Não foi por acaso que em França, para criar indústria, Colbert teve que montar uma indústria estatal, e regulamentar firmemente as importações: todos sabem que a França, nunca teria tido uma indústria sem a intervenção planificadora do Estado e que, como contraprova da mesma hipótese, a indústria francesa entrou literalmente em colapso, pois ao Estado, escravo voluntário da “construção europeia”, lhe é vedado nacionalizar, proteger e planificar…

“Liberalismo” assimétrico internacional e blindado de cripto-proteccionismo

Notemos também que, mesmo neste nível continental e transcontinental, o pretenso “livre comércio mundial” é uma ficção: na realidade, os Estados capitalistas mais poderosos, e centralmente no que diz respeito à França, os EUA e a Alemanha capitalista unificada (verdadeira senhora da UE) dotaram-se de milhares de ferramentas cripto-proteccionistas ou abertamente proteccionistas: direitos aduaneiros anti-chineses de Trump, “sanções económicas” supostamente destinadas a defender os direitos dos homem com geometria variável que atinge os rivais actuais ou potenciais da grande capital norte-americano, em particular a China, vários embargos estrangulando a Rússia, China, Irão, Venezuela, Bielorrússia e, claro, a indomável “besta vermelha” cubana!

Poderemos também mencionar as inúmeras normas “sanitárias” (e cada vez mais “ambientais”) impostas pelos EUA para fechar seu território às exportações dos países dominados. Trata-se, a todo custo, de filtrar a entrada de competidores reais ou potenciais no seu mercado interno e permitir assimetricamente ao grande capital dos países líderes invadir os mercados do Leste e do Sul sem que a recíproca seja possível.

O euro, uma moeda cripto-protetora; o acordo monetário inter-imperialista alemão-EUA e a crise actual deste acordo [1]

A principal destas ferramentas desleais que permitem a “concorrência livre” (para os Estados ricos) e sistematicamente falseada é o binário monetário conflitante, mas cúmplice (como duas máfias que podem ao mesmo tempo aliar-se para pilhar uma cidade enquanto periodicamente se combatem) que formam…

– por um lado, o dólar: uma estranha moeda mundial não convertível em ouro e garantida na realidade pelo poder das Forças Armadas dos Estados Unidos: (80% das armas do mundo são dos EUA! Quem irá assim exigir aos EUA que pague as suas enormes dívidas?); o que vale bem uma guerra por ano em média para sustentar o medo, não do polícia, mas do ladrão. Tanto mais que os projectos de moeda internacional para contornar o dólar estão em execução há anos (acordo entre a Rússia e a China para trocas sem passar pelo dólar, projecto da Líbia para uma moeda africana autónoma – o que sem dúvida provocou em grande parte o derrube e o linchamento “humanitário” de Khadaffi…) e

– por outro lado, a zona euro, coração da “construção europeia” centrada em Berlim, garantida pelo marco alemão. A moeda única europeia garantiu à Alemanha uma espécie de mercado europeu permanentemente cativo, embora deixando – por quanto tempo mais? – o dólar mais fraco dominar globalmente.

[Material fornecido]
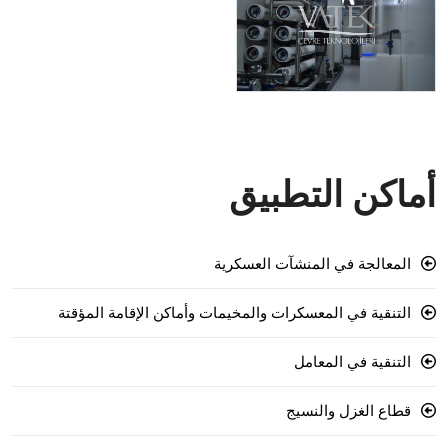
أماكن التطبيق
المعالجة في المنشآت العسكرية
التنقية في المعسكرات والمخيمات وأماكن الإقامة المؤقتة
التنقية في المعامل
قطاع الغزل والنسيج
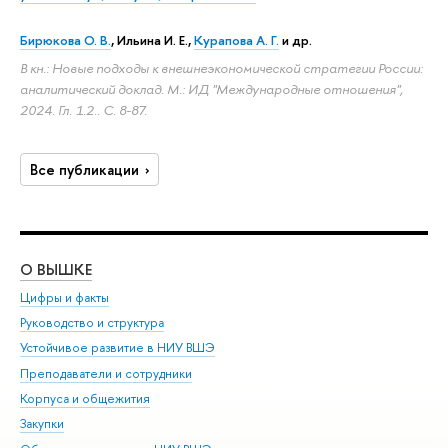
Бирюкова О. В.
, Ильина И. Е.,
Курапова А. Г.
и др.
В кн.: Новые подходы к внешнеэкономической стратегии России:
аналитический доклад. М.: ИД "Международные отношения",
2024. Гл. 1.2..
С. 8-87.
Все публикации
О ВЫШКЕ
ОБ
Цифры и факты
Ли
Руководство и структура
Дов
Устойчивое развитие в НИУ ВШЭ
Ол
Преподаватели и сотрудники
При
Корпуса и общежития
Вы
Закупки
При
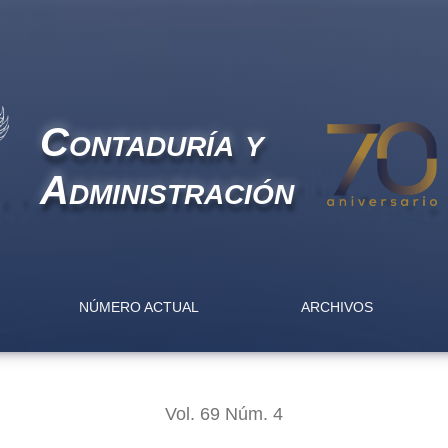
e of accounting information in India
Contaduría y
Administración
NÚMERO ACTUAL
ARCHIVOS
Vol. 69 Núm. 4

[O que fazer]
Copie do texto sobre o livre comércio e o protecionismo o trecho que vai de "Poderemos também mencionar" a "recíproca seja possível.", sem alterar nada.

[Resultado]
Poderemos também mencionar as inúmeras normas “sanitárias” (e cada vez mais “ambientais”) impostas pelos EUA para fechar seu território às exportações dos países dominados. Trata-se, a todo custo, de filtrar a entrada de competidores reais ou potenciais no seu mercado interno e permitir assimetricamente ao grande capital dos países líderes invadir os mercados do Leste e do Sul sem que a recíproca seja possível.